ACTIVITY:
Arrange the lines of the entries below as a numbered list, from the very first line through the line containing "Iniziato l’anno, iniziano", with both ends included. Leave out any blank lines.

THE RECORDS:
---+---
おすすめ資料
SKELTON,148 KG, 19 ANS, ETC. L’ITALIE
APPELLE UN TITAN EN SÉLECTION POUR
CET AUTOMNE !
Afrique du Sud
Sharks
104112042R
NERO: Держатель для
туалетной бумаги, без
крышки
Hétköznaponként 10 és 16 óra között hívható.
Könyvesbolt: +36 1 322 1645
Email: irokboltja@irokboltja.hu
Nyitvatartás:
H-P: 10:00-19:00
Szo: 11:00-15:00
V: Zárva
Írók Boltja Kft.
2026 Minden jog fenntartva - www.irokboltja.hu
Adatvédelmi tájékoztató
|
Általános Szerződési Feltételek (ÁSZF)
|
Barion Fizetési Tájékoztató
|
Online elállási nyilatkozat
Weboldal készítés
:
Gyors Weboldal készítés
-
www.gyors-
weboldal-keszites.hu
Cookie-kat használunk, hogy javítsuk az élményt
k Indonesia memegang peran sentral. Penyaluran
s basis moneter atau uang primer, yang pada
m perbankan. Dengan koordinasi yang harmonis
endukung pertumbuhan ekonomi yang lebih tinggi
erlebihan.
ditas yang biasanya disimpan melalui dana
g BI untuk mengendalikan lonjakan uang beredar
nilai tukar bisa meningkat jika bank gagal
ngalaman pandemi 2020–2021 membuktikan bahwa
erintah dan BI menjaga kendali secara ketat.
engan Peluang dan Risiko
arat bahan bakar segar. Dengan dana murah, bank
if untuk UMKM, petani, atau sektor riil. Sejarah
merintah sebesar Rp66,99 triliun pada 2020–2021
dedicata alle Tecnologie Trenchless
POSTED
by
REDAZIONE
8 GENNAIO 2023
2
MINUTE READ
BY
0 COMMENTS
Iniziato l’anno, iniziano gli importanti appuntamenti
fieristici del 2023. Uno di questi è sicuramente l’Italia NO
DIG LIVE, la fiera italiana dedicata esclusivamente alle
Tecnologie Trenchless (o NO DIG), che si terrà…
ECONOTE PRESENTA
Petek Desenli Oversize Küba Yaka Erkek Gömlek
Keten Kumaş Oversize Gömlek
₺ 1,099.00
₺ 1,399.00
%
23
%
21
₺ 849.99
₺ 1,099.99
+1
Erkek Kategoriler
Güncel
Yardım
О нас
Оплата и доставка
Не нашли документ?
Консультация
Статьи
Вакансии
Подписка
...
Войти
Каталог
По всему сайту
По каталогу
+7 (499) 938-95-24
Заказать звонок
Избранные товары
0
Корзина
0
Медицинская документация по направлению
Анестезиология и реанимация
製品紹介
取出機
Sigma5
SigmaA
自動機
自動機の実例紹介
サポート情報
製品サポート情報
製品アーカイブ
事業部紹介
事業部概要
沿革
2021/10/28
---+---
EXPECTED OUTPUT:
1. おすすめ資料
2. SKELTON,148 KG, 19 ANS, ETC. L’ITALIE
3. APPELLE UN TITAN EN SÉLECTION POUR
4. CET AUTOMNE !
5. Afrique du Sud
6. Sharks
7. 104112042R
8. NERO: Держатель для
9. туалетной бумаги, без
10. крышки
11. Hétköznaponként 10 és 16 óra között hívható.
12. Könyvesbolt: +36 1 322 1645
13. Email: irokboltja@irokboltja.hu
14. Nyitvatartás:
15. H-P: 10:00-19:00
16. Szo: 11:00-15:00
17. V: Zárva
18. Írók Boltja Kft.
19. 2026 Minden jog fenntartva - www.irokboltja.hu
20. Adatvédelmi tájékoztató
21. |
22. Általános Szerződési Feltételek (ÁSZF)
23. |
24. Barion Fizetési Tájékoztató
25. |
26. Online elállási nyilatkozat
27. Weboldal készítés
28. :
29. Gyors Weboldal készítés
30. -
31. www.gyors-
32. weboldal-keszites.hu
33. Cookie-kat használunk, hogy javítsuk az élményt
34. k Indonesia memegang peran sentral. Penyaluran
35. s basis moneter atau uang primer, yang pada
36. m perbankan. Dengan koordinasi yang harmonis
37. endukung pertumbuhan ekonomi yang lebih tinggi
38. erlebihan.
39. ditas yang biasanya disimpan melalui dana
40. g BI untuk mengendalikan lonjakan uang beredar
41. nilai tukar bisa meningkat jika bank gagal
42. ngalaman pandemi 2020–2021 membuktikan bahwa
43. erintah dan BI menjaga kendali secara ketat.
44. engan Peluang dan Risiko
45. arat bahan bakar segar. Dengan dana murah, bank
46. if untuk UMKM, petani, atau sektor riil. Sejarah
47. merintah sebesar Rp66,99 triliun pada 2020–2021
48. dedicata alle Tecnologie Trenchless
49. POSTED
50. by
51. REDAZIONE
52. 8 GENNAIO 2023
53. 2
54. MINUTE READ
55. BY
56. 0 COMMENTS
57. Iniziato l’anno, iniziano gli importanti appuntamenti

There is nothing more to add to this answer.